De BVMBO richt zich op alles wat raakt aan onderwijskwaliteit. Het is een beroepsvereniging, geen vakbond. En dus ligt de focus niet op arbeidsvoorwaarden, maar op vakinhoud en professionele ontwikkeling. “Via ons platform MBO Connect brengen we docenten met elkaar in contact, schooloverstijgend,” zegt Andries. “Docenten kunnen er vragen stellen, ervaringen delen of meedenken over thema’s die in het hele mbo spelen.”
Voor Petra Buist, docent en coördinator in het mbo, is dat netwerk van onschatbare waarde: “Ik heb door de BVMBO collega's uit het hele land leren kennen. En als ik materiaal ontwikkel, zoals voor het keuzedeel verdieping in de kraamzorg, deel ik dat graag met anderen. Zo vaak zie ik dat docenten het wiel opnieuw uit proberen te vinden, terwijl een ander de perfecte lesvoorbereiding misschien al op de plank heeft liggen. Door de beroepsvereniging weten we elkaar makkelijker te vinden.”
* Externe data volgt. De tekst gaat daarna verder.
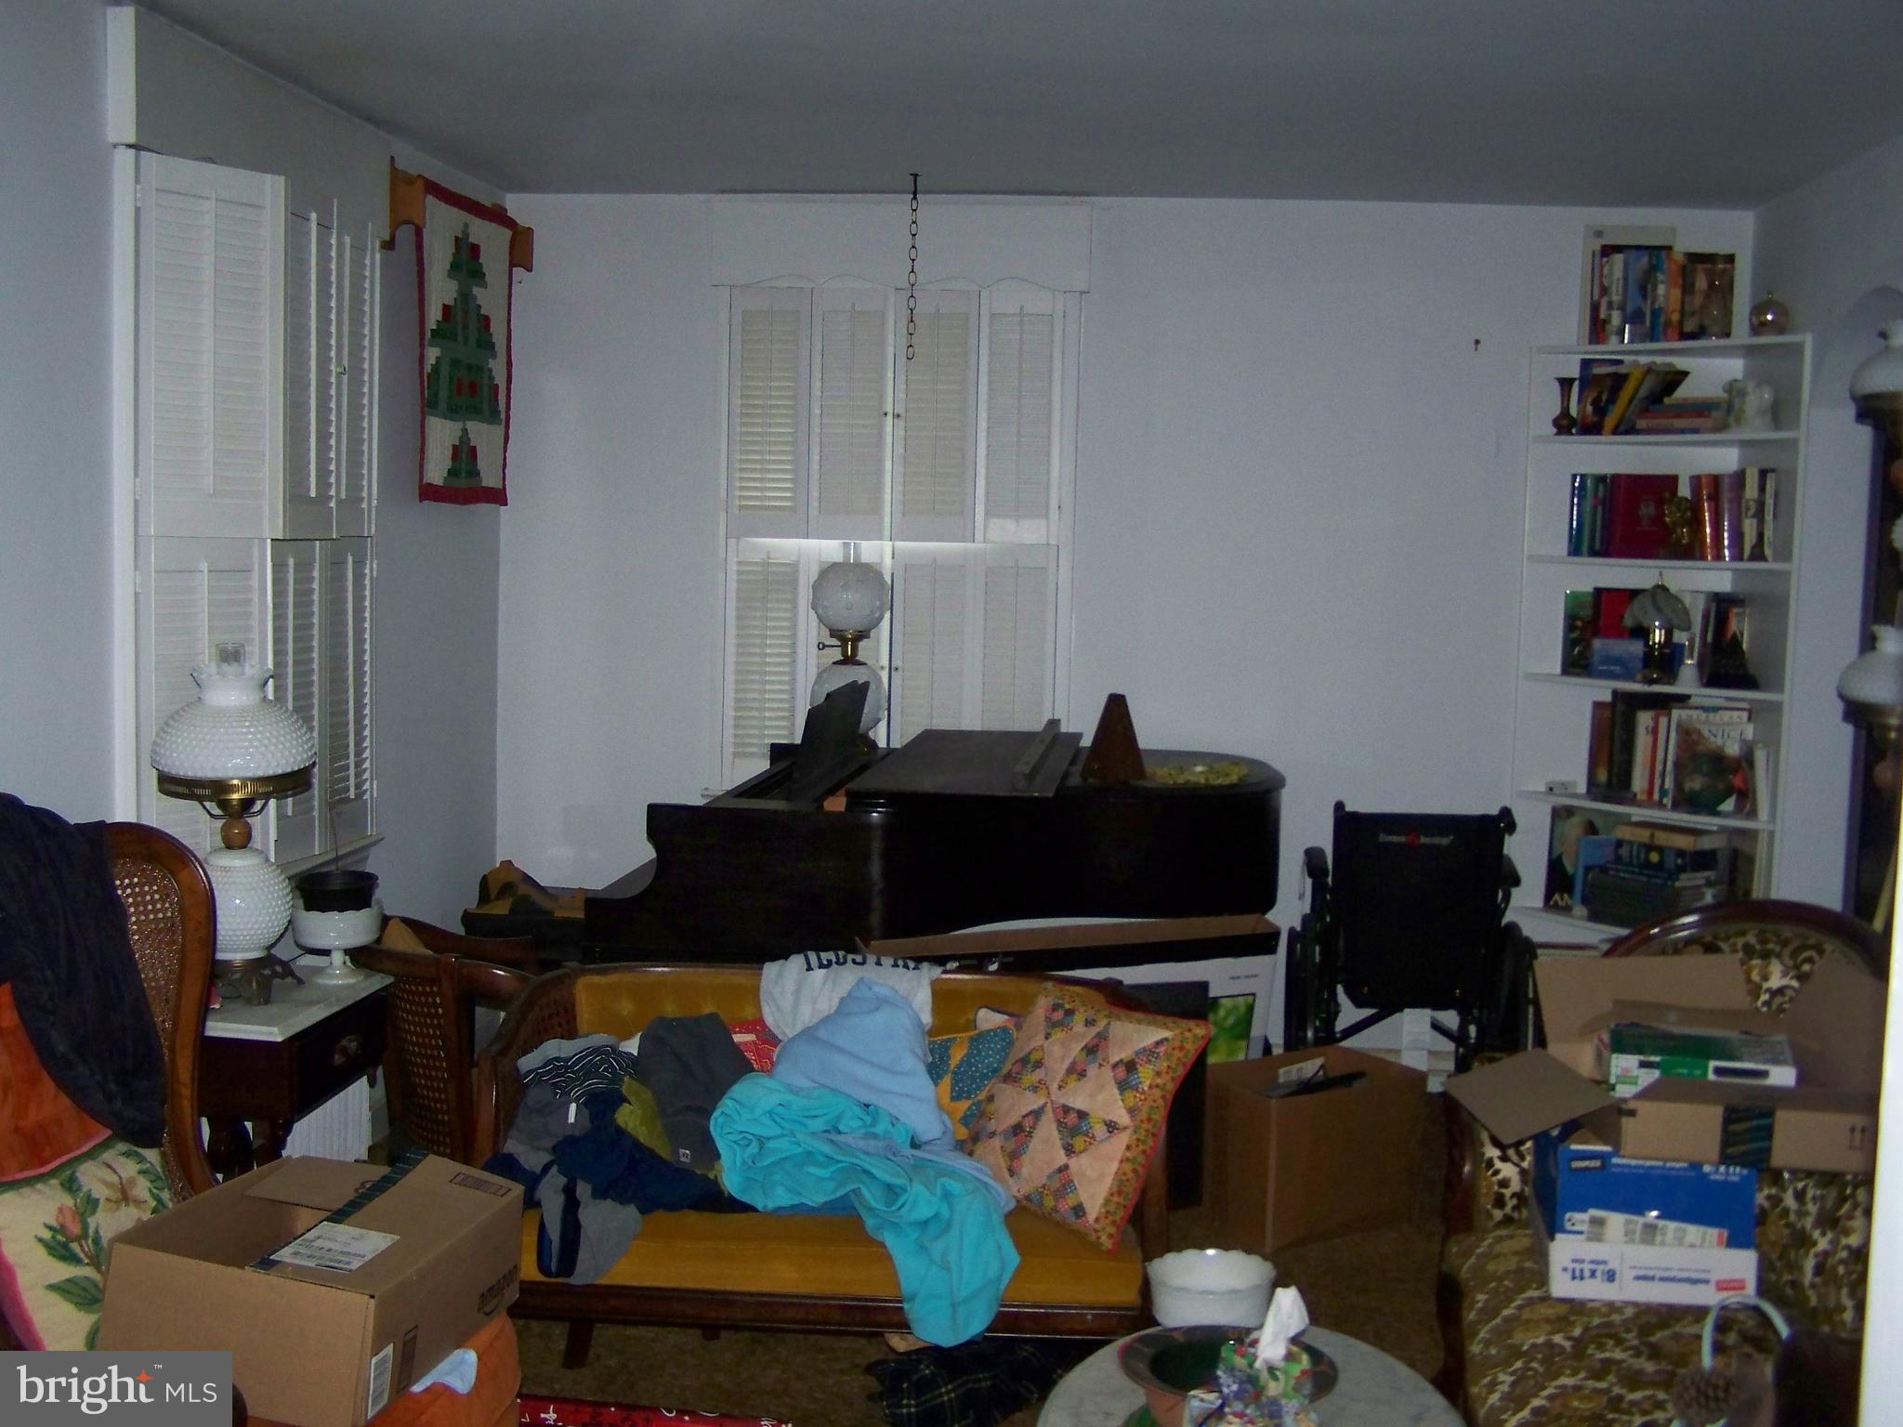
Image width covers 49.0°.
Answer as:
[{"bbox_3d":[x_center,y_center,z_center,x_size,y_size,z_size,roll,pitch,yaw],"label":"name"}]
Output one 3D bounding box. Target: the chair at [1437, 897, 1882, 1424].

Professionaliseren begint bij bewustwording
“Veel docenten weten helemaal niet hoeveel ruimte ze eigenlijk hebben om hun vak zelf vorm te geven,” zegt Andries. Hij ziet het als een kernopgave van de beroepsvereniging om die bewustwording te versterken – niet alleen over wat er in de klas gebeurt, maar ook over hoe beleid tot stand komt. Daarom ontwikkelde de vereniging de leergang Teacher in the lead, voor mbo-docenten die binnen hun team of opleiding meer verantwoordelijkheid willen nemen op het gebied van onderwijskwaliteit en -ontwikkeling. Het programma helpt hen om hun leiderschap te versterken en te ontdekken hoe ze binnen de bestuurlijke lagen van hun organisatie invloed kunnen uitoefenen. “Deze leergang laat zien welke gereedschappen je hebt om je stem te laten horen,” vertelt Andries.
Petra volgde de leergang. “Ik heb geleerd hoe je veranderprocessen in gang zet, hoe je je team daarin meeneemt en hoe je je visie verbindt aan concrete onderwijsverbetering.” Deelnemers krijgen inzicht in wet- en regelgeving, verkennen hun zone van invloed en leren hoe ze effectief kunnen schakelen tussen praktijk en beleid. Volgens Petra was het een kantelpunt in haar eigen professionele ontwikkeling.
Een antwoord op het lerarentekort
De BVMBO betrekt haar leden actief bij de ontwikkeling in het onderwijsveld. Zoals bij het opstellen van beroepsstandaarden, bekwaamheidseisen en andere beleidsvraagstukken. Via oproepen op MBO Connect nodigt de vereniging docenten uit om mee te denken in denktanks en projectgroepen. De animo blijkt groot: “We hebben vaak meer geïnteresseerden dan plekken,” aldus Andries. Zo helpt de BVMBO docenten niet alleen om beter onderwijs te geven, maar ook om hun rol als beleidsmatige professional serieus te nemen.”
Hoewel het niet de primaire taak is van een beroepsvereniging, ziet de BVMBO wel degelijk een rol in het behoud van docenten. “Als je het gevoel hebt dat je werk ertoe doet, dat je gehoord wordt en kunt bijdragen aan de ontwikkeling van je vak, dan blijf je langer gemotiveerd,” zegt Andries. Petra merkt hetzelfde: “Vooral beginnende docenten kunnen veel hebben aan een netwerk waarin ze hun zorgen kunnen delen en ondersteuning vinden. Dat voorkomt uitval.” Door docenten invloed te geven en te ondersteunen in hun professionele ontwikkeling, draagt de vereniging bij aan duurzame loopbanen in het onderwijs.